*Action item:* Write out the data exactly from its first line onward, ending with the line in which "safety hazards. When" appears.

Excerpts from a dataset:
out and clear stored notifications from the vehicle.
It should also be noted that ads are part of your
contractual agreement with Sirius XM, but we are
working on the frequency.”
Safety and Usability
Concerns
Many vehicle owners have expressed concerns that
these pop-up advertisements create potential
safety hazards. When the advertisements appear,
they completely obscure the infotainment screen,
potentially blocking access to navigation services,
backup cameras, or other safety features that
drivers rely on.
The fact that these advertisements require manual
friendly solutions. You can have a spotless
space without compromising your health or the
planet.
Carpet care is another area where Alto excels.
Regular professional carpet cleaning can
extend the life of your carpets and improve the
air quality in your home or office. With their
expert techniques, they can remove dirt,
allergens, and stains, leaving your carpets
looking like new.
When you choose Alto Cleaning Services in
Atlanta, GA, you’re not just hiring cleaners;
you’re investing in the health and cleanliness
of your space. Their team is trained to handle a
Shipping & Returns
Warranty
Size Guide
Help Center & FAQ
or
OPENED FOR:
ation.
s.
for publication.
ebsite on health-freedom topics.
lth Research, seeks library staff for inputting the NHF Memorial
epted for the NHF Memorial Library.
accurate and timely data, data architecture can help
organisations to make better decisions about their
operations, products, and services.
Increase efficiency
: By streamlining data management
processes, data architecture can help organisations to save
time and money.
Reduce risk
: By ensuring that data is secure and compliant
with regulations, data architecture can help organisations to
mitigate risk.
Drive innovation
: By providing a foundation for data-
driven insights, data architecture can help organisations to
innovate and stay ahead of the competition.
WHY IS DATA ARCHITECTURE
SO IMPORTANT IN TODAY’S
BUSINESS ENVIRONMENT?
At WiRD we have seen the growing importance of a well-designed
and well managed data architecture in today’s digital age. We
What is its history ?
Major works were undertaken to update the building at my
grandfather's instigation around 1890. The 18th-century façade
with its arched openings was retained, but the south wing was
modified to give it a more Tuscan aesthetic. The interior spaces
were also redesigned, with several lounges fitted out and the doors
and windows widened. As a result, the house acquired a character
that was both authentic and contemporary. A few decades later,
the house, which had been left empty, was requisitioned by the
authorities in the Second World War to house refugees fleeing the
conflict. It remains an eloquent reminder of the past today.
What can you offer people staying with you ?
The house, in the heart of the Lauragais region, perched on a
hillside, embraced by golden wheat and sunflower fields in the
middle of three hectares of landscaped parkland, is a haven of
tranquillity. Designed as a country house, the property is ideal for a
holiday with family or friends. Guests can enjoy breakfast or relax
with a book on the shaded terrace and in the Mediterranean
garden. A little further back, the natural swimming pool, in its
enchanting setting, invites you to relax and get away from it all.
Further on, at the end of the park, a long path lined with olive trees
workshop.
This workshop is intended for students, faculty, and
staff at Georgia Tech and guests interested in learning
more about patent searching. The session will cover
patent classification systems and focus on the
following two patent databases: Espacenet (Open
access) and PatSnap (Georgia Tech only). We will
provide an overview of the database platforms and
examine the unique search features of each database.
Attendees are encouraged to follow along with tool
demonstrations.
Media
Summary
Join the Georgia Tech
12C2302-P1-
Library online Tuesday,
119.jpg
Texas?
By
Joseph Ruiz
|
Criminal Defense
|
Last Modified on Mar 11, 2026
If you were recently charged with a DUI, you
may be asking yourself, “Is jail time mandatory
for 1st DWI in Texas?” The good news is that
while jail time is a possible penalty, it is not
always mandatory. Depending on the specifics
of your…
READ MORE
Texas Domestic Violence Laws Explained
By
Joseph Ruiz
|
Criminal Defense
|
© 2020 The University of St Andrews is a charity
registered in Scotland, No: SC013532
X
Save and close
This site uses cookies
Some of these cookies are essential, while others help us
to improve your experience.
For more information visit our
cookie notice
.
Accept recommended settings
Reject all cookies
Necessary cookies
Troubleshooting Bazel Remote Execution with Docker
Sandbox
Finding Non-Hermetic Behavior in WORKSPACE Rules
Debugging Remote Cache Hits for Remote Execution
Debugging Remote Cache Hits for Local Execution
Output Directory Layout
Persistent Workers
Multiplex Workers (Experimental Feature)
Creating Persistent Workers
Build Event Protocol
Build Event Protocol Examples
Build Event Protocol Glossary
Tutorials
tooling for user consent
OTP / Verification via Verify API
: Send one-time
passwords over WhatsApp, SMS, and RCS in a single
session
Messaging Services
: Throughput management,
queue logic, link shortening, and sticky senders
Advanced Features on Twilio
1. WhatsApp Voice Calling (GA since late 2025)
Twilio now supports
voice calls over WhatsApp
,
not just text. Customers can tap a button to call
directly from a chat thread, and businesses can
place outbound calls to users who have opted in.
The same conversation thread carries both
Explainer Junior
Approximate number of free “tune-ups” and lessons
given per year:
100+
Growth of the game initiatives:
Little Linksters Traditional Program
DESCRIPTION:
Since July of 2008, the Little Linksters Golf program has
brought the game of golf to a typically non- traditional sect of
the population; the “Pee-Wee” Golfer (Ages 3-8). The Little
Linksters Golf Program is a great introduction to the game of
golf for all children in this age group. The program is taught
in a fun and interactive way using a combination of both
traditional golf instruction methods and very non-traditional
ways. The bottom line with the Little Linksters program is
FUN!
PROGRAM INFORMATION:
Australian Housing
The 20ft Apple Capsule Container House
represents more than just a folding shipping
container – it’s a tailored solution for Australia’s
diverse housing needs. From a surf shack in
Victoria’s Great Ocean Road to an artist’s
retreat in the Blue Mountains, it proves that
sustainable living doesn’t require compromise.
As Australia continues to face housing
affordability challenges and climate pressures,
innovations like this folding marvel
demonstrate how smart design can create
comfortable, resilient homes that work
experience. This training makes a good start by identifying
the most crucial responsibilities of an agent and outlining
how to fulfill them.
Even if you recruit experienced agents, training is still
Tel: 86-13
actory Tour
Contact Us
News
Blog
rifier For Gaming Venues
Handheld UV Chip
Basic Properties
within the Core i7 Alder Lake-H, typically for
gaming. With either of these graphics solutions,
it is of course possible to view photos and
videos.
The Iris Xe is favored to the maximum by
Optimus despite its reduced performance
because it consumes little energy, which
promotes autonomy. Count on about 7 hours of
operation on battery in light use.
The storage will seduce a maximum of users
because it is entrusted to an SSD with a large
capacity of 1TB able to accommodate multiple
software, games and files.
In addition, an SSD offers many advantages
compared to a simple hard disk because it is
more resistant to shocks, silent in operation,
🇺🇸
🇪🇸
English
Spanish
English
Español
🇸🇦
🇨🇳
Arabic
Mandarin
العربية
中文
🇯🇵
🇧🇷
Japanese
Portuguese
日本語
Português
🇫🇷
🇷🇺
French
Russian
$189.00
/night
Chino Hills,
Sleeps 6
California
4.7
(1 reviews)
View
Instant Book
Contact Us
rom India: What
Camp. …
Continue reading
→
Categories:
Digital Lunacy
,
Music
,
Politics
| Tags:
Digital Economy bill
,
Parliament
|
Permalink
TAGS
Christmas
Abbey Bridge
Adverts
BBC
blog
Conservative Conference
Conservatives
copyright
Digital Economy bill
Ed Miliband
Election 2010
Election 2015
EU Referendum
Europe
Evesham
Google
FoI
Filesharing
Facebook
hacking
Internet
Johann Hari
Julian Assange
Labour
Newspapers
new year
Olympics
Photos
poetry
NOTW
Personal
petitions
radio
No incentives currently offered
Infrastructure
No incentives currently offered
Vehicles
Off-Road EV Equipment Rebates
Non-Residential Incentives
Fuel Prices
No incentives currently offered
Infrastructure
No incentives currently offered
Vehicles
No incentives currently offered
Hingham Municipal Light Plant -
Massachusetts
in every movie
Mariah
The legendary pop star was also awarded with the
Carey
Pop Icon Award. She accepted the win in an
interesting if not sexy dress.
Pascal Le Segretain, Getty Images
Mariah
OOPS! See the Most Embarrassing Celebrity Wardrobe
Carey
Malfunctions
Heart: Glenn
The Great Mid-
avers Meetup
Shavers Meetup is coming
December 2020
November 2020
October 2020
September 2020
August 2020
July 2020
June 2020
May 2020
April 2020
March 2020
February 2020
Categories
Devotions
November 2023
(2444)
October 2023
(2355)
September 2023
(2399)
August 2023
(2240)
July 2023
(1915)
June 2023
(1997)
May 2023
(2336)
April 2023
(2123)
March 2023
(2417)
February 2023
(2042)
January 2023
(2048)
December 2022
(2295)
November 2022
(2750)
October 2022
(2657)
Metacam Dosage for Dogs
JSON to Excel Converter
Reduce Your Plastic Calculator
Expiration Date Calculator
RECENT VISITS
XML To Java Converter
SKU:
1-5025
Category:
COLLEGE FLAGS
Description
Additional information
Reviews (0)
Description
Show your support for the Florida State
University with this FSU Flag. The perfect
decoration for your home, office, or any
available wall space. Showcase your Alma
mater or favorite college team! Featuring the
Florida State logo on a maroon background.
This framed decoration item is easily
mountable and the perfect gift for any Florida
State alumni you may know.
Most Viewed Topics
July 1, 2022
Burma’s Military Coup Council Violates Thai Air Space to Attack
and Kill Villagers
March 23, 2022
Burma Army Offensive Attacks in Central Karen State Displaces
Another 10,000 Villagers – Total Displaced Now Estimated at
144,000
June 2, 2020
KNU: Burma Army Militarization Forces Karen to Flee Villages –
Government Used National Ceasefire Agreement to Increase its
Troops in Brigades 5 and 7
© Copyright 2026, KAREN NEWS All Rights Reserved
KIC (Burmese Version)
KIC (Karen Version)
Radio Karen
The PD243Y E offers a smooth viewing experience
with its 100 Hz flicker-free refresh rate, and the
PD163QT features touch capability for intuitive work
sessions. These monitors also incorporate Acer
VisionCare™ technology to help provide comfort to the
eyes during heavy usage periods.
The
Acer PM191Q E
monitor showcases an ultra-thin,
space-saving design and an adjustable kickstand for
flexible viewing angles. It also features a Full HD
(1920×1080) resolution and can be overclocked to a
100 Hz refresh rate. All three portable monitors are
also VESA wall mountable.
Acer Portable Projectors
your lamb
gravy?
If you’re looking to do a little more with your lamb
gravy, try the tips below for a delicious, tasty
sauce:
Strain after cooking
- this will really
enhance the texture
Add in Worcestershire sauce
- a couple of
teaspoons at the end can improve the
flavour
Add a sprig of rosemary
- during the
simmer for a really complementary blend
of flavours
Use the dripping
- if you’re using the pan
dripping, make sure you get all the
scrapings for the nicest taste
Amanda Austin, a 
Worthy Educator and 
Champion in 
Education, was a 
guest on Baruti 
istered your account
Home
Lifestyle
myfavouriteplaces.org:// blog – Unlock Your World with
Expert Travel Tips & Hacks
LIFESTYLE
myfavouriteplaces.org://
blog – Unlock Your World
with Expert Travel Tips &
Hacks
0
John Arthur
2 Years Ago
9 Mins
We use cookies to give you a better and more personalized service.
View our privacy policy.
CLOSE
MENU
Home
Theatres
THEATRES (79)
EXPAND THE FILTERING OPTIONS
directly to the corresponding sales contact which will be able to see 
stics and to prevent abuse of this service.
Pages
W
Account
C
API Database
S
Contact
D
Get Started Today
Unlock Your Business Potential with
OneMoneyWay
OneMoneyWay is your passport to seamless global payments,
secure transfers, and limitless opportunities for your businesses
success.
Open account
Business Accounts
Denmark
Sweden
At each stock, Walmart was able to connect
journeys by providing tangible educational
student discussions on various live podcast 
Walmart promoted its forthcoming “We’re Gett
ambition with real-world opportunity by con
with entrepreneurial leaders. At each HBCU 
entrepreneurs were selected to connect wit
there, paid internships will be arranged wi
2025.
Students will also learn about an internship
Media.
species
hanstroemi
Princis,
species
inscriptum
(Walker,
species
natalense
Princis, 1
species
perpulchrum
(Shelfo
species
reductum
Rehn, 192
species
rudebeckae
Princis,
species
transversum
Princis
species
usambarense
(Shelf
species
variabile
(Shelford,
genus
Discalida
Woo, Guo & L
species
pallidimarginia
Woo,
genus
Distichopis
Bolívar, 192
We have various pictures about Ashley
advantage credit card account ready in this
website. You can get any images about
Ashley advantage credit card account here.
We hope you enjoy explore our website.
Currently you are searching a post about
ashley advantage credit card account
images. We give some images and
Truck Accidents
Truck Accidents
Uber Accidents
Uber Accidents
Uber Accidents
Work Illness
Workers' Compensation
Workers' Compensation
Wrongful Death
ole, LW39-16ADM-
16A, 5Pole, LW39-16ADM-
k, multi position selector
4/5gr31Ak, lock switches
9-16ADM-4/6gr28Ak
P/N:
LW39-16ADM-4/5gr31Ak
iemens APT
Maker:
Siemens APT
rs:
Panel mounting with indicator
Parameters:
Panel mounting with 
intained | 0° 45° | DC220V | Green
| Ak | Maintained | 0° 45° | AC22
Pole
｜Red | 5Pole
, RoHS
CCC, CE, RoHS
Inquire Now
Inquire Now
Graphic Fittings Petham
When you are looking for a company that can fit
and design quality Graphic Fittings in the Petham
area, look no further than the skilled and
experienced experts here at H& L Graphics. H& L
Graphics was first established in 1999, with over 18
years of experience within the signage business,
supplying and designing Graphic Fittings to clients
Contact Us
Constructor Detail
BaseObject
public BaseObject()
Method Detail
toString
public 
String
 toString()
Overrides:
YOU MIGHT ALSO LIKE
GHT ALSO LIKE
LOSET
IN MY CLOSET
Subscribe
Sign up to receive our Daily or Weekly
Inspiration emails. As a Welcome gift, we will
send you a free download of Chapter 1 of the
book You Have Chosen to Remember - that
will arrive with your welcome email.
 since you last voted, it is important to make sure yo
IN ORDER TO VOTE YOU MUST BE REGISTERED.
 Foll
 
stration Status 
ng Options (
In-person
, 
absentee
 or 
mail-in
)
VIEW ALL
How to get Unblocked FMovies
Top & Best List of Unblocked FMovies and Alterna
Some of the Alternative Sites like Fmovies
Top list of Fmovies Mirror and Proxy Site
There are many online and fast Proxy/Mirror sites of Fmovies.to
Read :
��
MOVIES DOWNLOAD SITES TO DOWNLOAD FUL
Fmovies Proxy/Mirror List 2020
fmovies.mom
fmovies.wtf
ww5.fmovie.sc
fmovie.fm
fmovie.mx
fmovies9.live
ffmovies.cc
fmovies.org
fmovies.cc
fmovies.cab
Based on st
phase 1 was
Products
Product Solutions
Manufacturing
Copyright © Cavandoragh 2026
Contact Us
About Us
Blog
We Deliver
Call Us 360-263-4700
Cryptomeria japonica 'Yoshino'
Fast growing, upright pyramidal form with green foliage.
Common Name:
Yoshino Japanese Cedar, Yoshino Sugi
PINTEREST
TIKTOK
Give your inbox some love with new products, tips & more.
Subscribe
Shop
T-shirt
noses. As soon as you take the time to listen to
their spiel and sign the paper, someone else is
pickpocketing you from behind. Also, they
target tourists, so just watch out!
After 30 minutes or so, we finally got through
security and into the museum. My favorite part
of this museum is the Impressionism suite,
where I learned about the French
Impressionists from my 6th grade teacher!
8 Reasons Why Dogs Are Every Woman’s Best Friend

*Exercise output:*
out and clear stored notifications from the vehicle.
It should also be noted that ads are part of your
contractual agreement with Sirius XM, but we are
working on the frequency.”
Safety and Usability
Concerns
Many vehicle owners have expressed concerns that
these pop-up advertisements create potential
safety hazards. When the advertisements appear,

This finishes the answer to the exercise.